What is asked » Count the lines in the material below that contain the word "collection", and reply with that number alone.

--- BEGIN ---

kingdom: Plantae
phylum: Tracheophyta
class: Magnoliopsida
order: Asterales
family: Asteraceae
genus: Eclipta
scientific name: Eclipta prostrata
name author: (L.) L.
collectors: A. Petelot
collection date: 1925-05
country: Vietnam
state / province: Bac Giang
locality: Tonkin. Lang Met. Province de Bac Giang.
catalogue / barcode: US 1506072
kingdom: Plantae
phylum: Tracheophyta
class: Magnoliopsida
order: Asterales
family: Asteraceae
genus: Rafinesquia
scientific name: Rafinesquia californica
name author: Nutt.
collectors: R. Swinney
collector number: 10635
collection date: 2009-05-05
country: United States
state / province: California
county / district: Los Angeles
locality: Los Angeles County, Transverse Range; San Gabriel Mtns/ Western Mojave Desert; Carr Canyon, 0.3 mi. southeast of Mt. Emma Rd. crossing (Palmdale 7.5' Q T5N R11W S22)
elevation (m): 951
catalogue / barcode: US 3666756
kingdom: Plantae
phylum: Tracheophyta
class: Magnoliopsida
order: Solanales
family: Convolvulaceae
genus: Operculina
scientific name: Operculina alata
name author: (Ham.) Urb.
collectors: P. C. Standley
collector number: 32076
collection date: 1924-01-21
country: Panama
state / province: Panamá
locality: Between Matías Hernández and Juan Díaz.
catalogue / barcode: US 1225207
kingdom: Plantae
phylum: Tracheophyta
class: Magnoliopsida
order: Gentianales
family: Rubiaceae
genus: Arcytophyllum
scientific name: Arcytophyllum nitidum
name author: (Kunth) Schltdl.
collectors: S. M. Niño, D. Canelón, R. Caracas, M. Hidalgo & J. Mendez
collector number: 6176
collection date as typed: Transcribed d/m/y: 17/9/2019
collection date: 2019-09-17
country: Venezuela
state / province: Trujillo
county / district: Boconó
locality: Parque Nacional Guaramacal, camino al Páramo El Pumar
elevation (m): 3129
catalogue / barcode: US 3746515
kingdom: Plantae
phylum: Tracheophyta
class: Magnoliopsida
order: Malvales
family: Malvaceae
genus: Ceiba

--- END ---

Response to the exercise » 5